I got a lot out of Doing Data Science, finding the chapter organization on business problem specification, analytics formulation, data access/wrangling, and computer code to be very helpful in understanding DS solutions. The chapter on “Spam Filters, Naïve Bayes and Wrangling” is a good example of the approach. The authors start with a “Thought Experiment” to motivate the discussion, then consider alternate prediction models, settling on Naïve Bayes, and showing how the algebra works. They finally gussy-up the model, illustrating with shell and R scripts that detail web-scraping, data wrangling, organizing and formatting to create train and test data sets for subsequent analyses. In the end, the reader sees all facets of the data science approach illustrated multiple times.
I’ve had the pleasure of meeting both Schutt and O’Neil at the Strata, Santa Clara conferences the last couple of years and am impressed with their data science thinking. Schutt’s DS and O’Neil’s DS/financial math work experiences complement their academic perspectives nicely.

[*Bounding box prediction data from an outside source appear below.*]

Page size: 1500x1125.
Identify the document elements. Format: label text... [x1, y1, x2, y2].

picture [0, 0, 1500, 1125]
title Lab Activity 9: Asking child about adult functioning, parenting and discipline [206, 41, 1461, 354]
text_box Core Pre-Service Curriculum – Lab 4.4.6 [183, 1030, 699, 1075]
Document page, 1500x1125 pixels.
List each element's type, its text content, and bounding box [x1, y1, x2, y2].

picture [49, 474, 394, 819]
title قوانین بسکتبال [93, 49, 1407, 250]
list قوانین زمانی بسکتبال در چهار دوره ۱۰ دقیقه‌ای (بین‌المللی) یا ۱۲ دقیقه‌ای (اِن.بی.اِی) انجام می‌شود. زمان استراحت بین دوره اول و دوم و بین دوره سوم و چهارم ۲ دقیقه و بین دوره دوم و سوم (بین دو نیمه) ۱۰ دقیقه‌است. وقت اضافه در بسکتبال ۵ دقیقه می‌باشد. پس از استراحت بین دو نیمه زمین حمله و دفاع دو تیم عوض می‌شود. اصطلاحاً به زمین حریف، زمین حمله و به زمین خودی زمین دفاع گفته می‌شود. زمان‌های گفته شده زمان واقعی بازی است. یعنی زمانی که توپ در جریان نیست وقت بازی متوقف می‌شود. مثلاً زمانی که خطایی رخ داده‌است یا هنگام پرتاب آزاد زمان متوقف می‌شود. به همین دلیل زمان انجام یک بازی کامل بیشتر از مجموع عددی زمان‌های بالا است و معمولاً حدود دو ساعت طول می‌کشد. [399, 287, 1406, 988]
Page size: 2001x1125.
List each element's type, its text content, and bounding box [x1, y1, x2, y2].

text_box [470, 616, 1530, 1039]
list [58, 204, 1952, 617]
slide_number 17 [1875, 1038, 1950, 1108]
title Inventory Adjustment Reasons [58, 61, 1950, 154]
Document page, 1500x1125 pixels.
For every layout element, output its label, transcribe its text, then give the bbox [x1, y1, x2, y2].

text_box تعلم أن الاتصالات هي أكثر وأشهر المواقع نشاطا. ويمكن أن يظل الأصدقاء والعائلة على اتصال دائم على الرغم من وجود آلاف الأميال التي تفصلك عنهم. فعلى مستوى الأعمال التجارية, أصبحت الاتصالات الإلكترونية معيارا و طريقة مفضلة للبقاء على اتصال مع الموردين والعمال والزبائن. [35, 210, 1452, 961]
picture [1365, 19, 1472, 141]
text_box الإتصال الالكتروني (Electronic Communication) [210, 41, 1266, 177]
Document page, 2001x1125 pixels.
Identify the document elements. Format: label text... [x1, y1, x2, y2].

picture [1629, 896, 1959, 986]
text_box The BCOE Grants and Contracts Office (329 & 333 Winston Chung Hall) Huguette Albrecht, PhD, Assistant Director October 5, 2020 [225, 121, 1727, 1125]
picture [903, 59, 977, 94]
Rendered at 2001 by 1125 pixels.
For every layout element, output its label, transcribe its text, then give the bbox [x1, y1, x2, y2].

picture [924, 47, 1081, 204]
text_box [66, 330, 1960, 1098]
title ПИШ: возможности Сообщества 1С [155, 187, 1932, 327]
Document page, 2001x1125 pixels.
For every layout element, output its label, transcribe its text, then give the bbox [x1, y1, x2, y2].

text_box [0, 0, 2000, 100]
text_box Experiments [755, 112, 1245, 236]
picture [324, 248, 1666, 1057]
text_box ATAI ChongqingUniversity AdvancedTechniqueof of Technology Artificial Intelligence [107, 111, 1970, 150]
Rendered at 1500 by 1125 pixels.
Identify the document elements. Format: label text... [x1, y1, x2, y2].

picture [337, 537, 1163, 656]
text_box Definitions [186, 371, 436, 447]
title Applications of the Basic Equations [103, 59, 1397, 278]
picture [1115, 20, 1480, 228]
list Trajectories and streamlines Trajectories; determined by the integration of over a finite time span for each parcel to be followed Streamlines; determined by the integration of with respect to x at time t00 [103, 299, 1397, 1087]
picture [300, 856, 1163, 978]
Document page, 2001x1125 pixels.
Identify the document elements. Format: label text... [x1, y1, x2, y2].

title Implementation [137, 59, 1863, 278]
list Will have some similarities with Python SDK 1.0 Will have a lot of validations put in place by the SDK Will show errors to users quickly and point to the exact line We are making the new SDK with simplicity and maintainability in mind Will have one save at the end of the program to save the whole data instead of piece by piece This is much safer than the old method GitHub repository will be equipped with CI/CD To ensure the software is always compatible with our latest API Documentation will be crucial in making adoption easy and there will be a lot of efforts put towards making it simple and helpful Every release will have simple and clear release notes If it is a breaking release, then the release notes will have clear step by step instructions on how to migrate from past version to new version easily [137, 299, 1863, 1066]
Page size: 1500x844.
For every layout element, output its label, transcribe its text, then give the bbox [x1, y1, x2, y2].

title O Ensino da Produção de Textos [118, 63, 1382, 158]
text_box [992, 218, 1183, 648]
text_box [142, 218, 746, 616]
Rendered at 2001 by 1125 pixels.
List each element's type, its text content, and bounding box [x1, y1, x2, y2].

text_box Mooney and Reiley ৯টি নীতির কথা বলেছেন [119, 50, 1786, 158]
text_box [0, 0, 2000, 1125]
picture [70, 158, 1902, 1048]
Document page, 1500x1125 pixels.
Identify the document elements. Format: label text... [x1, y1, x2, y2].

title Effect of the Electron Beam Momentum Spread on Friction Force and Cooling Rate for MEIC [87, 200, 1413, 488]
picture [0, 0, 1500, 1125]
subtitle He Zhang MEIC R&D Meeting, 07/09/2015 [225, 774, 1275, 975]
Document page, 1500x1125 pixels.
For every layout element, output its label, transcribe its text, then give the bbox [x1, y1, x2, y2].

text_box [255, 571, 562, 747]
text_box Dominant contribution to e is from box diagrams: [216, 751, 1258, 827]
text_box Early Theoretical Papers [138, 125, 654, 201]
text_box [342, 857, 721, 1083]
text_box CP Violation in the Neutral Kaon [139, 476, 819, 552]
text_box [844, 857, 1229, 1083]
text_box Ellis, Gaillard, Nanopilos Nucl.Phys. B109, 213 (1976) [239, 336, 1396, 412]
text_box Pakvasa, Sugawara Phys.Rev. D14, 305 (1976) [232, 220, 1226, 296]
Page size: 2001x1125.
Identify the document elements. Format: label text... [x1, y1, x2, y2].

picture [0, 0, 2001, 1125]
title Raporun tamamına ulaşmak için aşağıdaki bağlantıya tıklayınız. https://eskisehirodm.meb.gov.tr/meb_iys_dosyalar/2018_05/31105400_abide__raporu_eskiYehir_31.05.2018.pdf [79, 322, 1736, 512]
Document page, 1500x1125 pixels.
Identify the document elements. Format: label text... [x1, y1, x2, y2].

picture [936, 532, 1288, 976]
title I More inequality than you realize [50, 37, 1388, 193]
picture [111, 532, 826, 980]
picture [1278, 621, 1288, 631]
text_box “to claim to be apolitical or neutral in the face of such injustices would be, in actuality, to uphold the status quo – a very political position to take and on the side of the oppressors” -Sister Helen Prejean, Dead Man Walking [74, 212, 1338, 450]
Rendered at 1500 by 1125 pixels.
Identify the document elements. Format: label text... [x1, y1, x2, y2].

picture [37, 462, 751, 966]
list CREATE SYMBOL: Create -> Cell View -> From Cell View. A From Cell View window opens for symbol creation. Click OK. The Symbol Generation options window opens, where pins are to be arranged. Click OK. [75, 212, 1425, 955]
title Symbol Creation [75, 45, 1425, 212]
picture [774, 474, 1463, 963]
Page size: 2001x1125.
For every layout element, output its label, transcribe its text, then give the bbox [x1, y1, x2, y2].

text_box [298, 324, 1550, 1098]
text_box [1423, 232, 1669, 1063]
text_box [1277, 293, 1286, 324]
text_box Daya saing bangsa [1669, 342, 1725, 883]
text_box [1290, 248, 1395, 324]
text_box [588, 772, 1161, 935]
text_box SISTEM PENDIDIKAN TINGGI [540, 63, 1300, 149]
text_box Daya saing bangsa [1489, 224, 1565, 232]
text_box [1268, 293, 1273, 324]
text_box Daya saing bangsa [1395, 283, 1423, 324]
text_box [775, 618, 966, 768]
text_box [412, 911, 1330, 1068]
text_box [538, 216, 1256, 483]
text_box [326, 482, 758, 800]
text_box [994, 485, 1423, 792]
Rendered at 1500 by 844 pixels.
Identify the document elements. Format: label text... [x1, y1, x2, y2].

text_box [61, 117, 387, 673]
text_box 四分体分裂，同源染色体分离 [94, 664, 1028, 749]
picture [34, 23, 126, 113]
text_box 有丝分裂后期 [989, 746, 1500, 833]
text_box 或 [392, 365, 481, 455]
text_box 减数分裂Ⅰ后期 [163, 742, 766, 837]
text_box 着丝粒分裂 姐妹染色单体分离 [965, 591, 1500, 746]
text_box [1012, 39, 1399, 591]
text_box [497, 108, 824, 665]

Add to that their experience getting data science on the map at prestigious Columbia, and they have my DS bases well-covered.
All told, one decent book on predictive analytics and one excellent read on data science. If the tomes were DS programs, though, I’d no doubt sign up for Doing Data Science.
Look for the continued emergence of data science curricula in academia, with new Masters’ programs like those at NYU, Columbia, Berkeley and Illinois Institute of Technology supplanting first generation Predictive Analytics kin. The winning curricula, like the winning data science book, will combine the vision, organization and rigor of academy with attention to the day-to-day technical demands of practitioners. I’ll propose my own version of an MS data science curriculum in an upcoming blog.